Being able to design townhouse communities to be walking- and cycling-friendly is also important. Day said this can be done by making small streets at their rear that can provide access to garages.

"This minimises garages and driveways at the front of properties, enabling uninterrupted walking and cycling along tree-lined street frontages. This will improve safety and quality of life for pedestrians and cyclists," he said.

This shift to townhouses is actually happening in the prime residential market, according to a separate study by Knight Frank.

Michelle Ciesielski, head of residential research at Knight Frank, dubbed the trend "rightsizing", which appeals to a wide range of demographics including retirees and growing families.

However, supply remains a challenge, given the lack of approvals for medium-density housing options across the country.

New cities?

Locating new cities between Sydney and Melbourne will also help address concerns arising from the growing population.

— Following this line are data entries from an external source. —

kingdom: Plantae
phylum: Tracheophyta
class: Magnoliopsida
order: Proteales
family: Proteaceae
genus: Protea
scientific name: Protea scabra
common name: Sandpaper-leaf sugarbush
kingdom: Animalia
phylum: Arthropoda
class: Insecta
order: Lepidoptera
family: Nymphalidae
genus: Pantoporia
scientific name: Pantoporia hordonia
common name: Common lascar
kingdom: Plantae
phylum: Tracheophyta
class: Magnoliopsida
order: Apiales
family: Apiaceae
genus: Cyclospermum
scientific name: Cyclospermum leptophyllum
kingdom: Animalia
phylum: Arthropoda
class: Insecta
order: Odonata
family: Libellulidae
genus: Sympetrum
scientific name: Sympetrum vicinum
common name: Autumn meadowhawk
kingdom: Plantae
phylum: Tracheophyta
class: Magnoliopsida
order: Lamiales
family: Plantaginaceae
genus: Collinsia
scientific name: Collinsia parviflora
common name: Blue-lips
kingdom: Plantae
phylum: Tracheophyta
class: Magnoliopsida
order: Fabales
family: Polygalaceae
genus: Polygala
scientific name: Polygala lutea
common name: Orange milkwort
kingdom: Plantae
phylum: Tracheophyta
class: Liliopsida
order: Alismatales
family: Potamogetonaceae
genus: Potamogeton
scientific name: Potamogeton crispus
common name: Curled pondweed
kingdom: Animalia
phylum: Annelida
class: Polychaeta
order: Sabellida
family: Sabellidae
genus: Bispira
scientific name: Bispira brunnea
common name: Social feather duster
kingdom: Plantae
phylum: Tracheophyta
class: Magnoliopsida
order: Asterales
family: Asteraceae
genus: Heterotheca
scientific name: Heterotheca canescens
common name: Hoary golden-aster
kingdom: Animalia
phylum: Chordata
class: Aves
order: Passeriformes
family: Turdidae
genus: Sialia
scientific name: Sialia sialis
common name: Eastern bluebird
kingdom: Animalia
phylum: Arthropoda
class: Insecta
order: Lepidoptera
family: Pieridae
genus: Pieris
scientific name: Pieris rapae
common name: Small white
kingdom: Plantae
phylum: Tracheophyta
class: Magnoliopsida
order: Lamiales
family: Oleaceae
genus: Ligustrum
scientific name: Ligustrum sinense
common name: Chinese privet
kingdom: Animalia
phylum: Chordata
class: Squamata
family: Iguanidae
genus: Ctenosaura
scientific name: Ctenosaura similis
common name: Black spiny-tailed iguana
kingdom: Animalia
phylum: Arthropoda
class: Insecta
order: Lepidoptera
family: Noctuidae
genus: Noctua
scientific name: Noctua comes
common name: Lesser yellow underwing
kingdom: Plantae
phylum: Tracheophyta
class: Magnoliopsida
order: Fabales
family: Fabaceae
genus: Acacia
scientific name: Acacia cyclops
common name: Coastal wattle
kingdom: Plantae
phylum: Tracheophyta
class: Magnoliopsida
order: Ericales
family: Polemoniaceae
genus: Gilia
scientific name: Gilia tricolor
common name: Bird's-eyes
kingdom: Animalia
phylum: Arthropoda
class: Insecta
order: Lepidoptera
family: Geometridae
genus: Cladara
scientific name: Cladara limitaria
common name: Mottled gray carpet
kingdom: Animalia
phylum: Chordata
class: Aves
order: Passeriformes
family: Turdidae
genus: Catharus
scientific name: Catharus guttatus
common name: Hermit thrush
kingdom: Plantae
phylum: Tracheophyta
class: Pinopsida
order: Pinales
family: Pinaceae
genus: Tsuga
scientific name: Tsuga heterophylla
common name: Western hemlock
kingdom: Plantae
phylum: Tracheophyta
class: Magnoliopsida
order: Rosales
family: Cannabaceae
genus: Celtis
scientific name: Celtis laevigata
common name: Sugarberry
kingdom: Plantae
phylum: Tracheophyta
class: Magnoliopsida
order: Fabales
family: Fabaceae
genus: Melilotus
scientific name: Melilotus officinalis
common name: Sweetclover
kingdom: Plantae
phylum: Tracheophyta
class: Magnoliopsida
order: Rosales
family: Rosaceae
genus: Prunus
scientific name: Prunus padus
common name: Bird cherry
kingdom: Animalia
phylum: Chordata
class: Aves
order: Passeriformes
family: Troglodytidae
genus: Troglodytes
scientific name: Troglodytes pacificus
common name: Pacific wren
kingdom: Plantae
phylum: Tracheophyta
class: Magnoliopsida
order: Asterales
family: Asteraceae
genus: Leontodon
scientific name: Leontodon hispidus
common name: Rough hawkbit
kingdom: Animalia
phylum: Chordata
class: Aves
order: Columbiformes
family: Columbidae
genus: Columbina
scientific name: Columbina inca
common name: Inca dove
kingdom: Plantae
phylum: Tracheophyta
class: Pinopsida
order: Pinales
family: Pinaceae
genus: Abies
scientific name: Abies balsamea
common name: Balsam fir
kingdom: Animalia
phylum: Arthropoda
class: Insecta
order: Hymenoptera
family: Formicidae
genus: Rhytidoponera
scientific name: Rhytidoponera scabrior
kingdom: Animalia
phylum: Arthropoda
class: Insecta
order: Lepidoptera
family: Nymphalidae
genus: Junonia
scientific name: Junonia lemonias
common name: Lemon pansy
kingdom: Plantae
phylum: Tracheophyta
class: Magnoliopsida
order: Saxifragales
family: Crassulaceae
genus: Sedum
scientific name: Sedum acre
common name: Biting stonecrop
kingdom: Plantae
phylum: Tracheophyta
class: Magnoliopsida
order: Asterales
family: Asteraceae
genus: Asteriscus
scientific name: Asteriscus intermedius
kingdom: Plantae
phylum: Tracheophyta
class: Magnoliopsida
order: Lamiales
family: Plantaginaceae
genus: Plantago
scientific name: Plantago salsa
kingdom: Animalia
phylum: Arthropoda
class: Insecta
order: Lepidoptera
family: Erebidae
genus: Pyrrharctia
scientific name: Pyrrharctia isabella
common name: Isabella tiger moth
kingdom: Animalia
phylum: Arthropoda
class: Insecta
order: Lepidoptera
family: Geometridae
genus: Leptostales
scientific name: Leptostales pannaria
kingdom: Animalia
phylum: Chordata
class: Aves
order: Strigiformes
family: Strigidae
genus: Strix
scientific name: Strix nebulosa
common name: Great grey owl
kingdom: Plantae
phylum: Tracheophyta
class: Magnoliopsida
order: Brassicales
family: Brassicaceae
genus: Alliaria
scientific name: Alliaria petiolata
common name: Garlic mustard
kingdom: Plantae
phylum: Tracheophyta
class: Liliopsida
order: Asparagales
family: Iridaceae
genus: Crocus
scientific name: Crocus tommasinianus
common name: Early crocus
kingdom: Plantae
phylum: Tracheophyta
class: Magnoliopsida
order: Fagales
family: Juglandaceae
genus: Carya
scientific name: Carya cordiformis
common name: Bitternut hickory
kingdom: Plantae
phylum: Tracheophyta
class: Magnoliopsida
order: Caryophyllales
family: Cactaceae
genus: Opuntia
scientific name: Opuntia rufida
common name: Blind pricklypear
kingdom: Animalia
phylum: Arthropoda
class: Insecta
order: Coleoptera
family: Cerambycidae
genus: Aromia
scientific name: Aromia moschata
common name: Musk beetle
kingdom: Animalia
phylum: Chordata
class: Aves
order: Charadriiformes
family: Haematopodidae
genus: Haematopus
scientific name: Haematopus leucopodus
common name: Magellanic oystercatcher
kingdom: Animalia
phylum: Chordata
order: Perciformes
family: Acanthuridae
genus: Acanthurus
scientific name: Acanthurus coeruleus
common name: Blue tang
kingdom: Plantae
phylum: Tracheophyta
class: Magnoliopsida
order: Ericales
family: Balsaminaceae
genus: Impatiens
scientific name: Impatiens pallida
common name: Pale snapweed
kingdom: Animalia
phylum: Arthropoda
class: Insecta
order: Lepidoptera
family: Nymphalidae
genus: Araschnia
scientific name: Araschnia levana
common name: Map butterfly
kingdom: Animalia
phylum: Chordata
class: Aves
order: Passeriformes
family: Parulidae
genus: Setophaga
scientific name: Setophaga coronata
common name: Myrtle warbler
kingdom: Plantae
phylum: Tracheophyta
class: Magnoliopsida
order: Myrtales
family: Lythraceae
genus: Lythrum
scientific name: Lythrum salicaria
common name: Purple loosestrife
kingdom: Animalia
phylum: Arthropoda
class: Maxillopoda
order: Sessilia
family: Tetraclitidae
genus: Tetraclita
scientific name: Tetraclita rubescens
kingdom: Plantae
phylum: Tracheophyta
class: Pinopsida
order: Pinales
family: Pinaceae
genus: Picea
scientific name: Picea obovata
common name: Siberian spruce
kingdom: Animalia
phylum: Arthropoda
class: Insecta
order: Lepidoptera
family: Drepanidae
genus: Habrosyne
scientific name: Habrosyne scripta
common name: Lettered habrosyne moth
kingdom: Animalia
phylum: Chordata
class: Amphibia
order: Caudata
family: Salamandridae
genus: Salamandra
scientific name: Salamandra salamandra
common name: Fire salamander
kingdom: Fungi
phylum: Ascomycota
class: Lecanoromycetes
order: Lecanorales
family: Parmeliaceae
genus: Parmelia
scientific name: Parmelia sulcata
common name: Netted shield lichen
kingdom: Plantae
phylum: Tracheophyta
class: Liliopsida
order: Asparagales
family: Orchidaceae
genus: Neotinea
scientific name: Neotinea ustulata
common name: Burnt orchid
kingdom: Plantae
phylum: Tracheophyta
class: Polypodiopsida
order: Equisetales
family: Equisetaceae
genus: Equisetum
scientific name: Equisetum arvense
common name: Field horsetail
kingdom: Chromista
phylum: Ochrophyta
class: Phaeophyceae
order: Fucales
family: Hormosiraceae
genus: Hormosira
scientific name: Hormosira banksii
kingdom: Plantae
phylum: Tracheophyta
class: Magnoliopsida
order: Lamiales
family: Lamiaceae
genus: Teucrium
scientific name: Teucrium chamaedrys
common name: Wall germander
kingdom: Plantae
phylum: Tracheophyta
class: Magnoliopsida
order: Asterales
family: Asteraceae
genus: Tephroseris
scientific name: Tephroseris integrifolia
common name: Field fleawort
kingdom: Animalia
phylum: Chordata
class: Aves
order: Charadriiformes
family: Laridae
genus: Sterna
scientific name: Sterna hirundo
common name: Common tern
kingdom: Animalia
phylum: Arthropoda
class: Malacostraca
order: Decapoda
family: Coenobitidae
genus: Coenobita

"For instance, eight could be built along the Sydney-to-Melbourne high-speed rail service that is being considered by the government. Connecting the two cities provides an opportunity to promote the 'twin cities' of Melbourne and Sydney, considered by many as the world's most liveable and beautiful cities," he said.

It is crucial, however, to build urban cities from the ground up. Day says cities must be medium- to high-density at the outset and should be connected within by sustainable forms of transport and offer local jobs.

"A specific rapid mixed-use, walkable, urban city model is being advocated to federal and state governments by Consolidated Land and Rail Australia (CLARA), which is offering solutions to re-balance Australia's existing settlement and deliver new ways of planning and building liveable, sustainable, connected cities, transport and infrastructure," Day said.

Part of building new cities is ensuring the decentralisation of jobs. Day said Sydney and Melbourne would eventually benefit from additional outer-suburb mixed-use urban centres that will be placed in new cities.

"Any new cities that we build will require multiple ‘outer-suburb mixed-use urban centres with mixed-use retail, commercial and residential areas that are transit-based, compact and walkable. This will ensure short commute times and avoid putting pressure on transport systems and roads," he said.